Sarala Estruch: Two Poems

Gorge

Red ochre squelching underfoot, holding
onto her soles then relenting: letting go.
She walks into the deep green not knowing
which way but not wanting to turn back.
The canvas of green & red blurring her edges,
making her reckless. Except. The cobalt sky.
The wind whipping hard. Her shoes ravaged
by mud. She finds herself in a gorge: ripe,
overflowing, the water tumbling from wet
hand to wet hand, creating a dozen fresh
water paths. Her foot sticks. Another step
& her foot sinks half a metre into the soil.
A rustling in the leaves from the trees on
her right & the fear (never far away) returns:
of being found. By whom? She doesn’t know
but the cold knife slicing through her
abdomen is real. Terror cuts to her lungs,
the red ochre in her veins runs to her heart
& flees again, disperses into valves, capillaries,
& she breathes in red & green as her feet
pummel the soil, travel the water-paths carved
in the earth’s skin. This was what she had
wanted (to be alone) but not this: the crack
& recoil of thunder as gunshot, her heart
punishing her chest. She wishes she had done
something useful with her youth like learn
a martial art. Her youth now almost gone.
Thirty-four – not young, not old. Somewhere
in between. Liminal & vulnerable. She turns
back to the trees. Here is a path she recognises;
this ditch, this hassock. It is not the path
she’d planned on taking but she takes it now
(familiarity something to gravitate toward,
something to embrace). Appearing at the
front door, mud up to her shins, cheeks
flushed, smiling. I took the long way back.

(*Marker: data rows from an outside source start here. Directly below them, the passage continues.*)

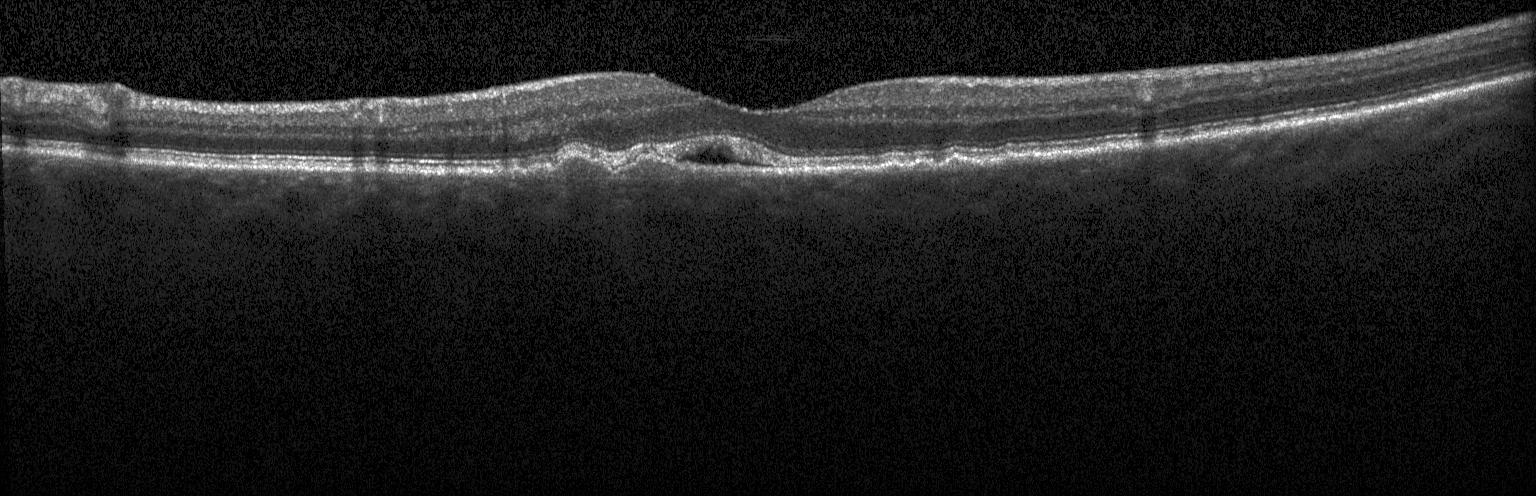

Heidelberg Spectralis OCT system · retinal OCT cross-section · spectral-domain OCT · fovea-centered — Finding: a choroidal neovascular membrane.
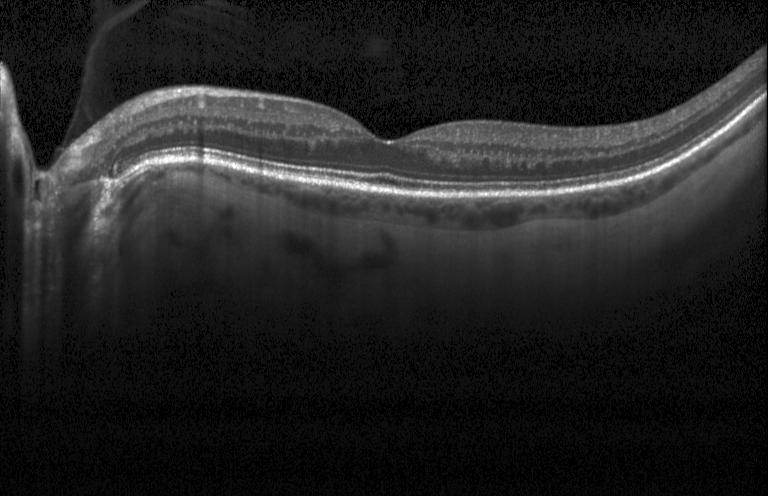

Centered on the fovea; optical coherence tomography B-scan; spectral-domain OCT; Heidelberg Spectralis OCT system
Neither choroidal neovascularization, diabetic macular edema, nor drusen.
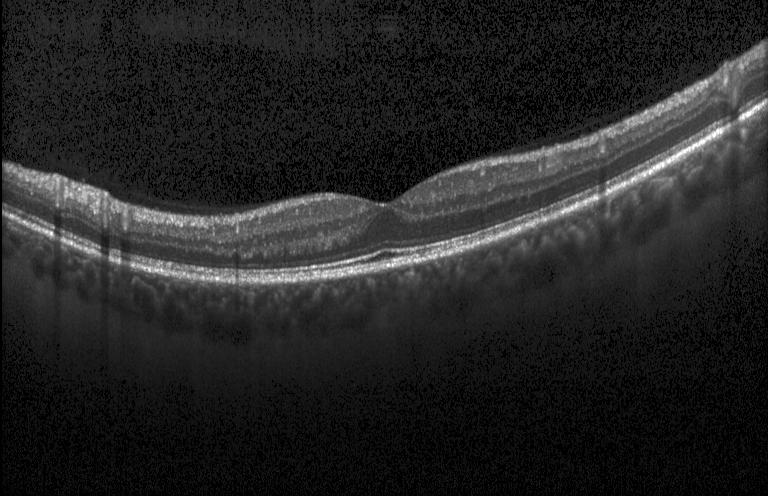 Retinal OCT cross-section showing no evidence of CNV, DME, or drusen.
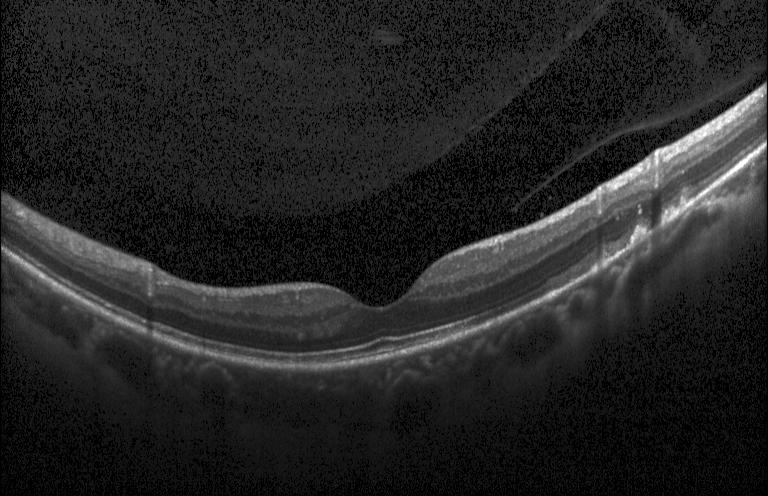

Retinal OCT cross-section. This B-scan demonstrates drusen.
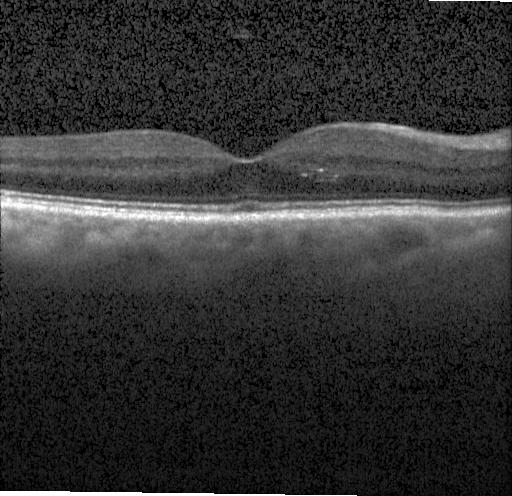 OCT B-scan showing no evidence of choroidal neovascularization, diabetic macular edema, or drusen.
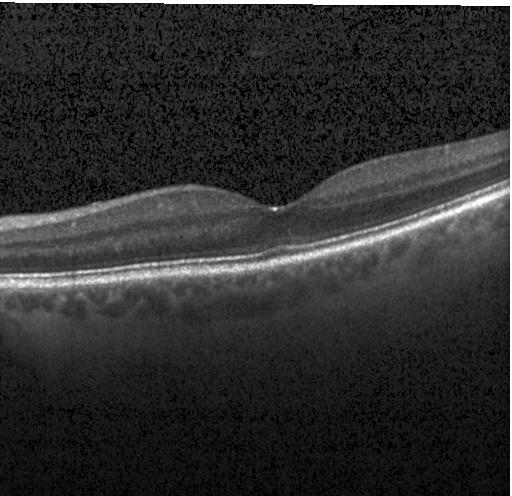 Finding: no choroidal neovascularization, no diabetic macular edema, and no drusen.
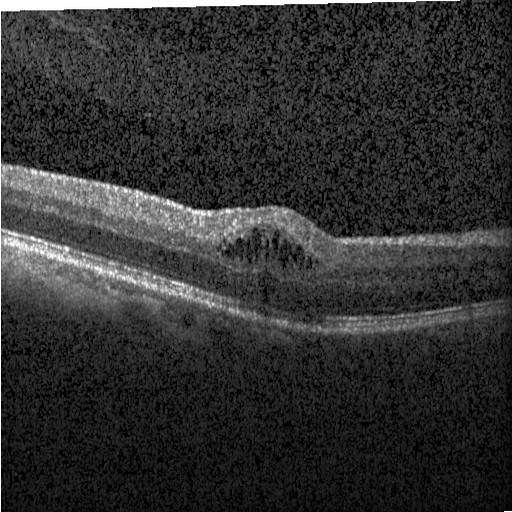

Optical coherence tomography scan — The scan shows DME.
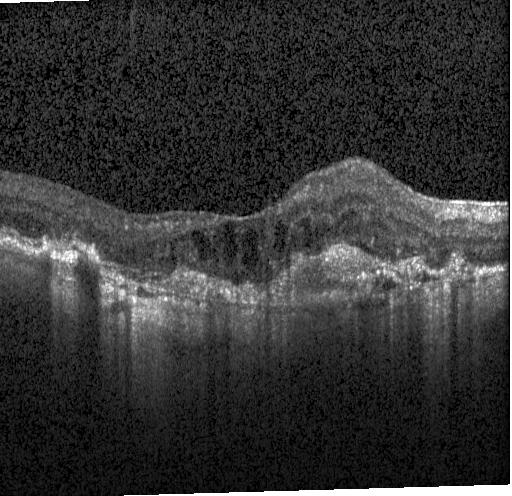

Optical coherence tomography scan. Finding: a choroidal neovascular membrane.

I research the origins of the modern rose and discover

1. she is a crossbreed

2. of Rosa chinensis, Rosa gigantea and other species

3. including Rosa gallica and Rosa canina

4. of which, only the latter, is native to the British Isles

5. the rest were shipped from China, India, France

6. et cetera, et cetera…

7. Flower with a thousand faces, six thousand five hundred

8. tongues, and almost as many names;

9. ancestors estimated at thirty-five million years old.

10. To where does she return?

11. Unable to pinpoint a single motherland or ‘home’

12. (except – perhaps – the globe?)

13. she becomes what she is:

14. 玫瑰, गुलाब, rose.

 
玫瑰 – rose (Chinese)
गुलाब – rose (Hindi)
rose – rose (French)

 
Sarala Estruch is a writer, poet, critic, and editor of Eurasian heritage. She currently lives a stone’s throw from Epping Forest in London. She is a winner of the Poetry School/Nine Arches Press Primers Competition, and her poetry short ‘The English Dream’ appeared in Primers: Volume Three (Nine Arches Press). She is also a Ledbury Critic.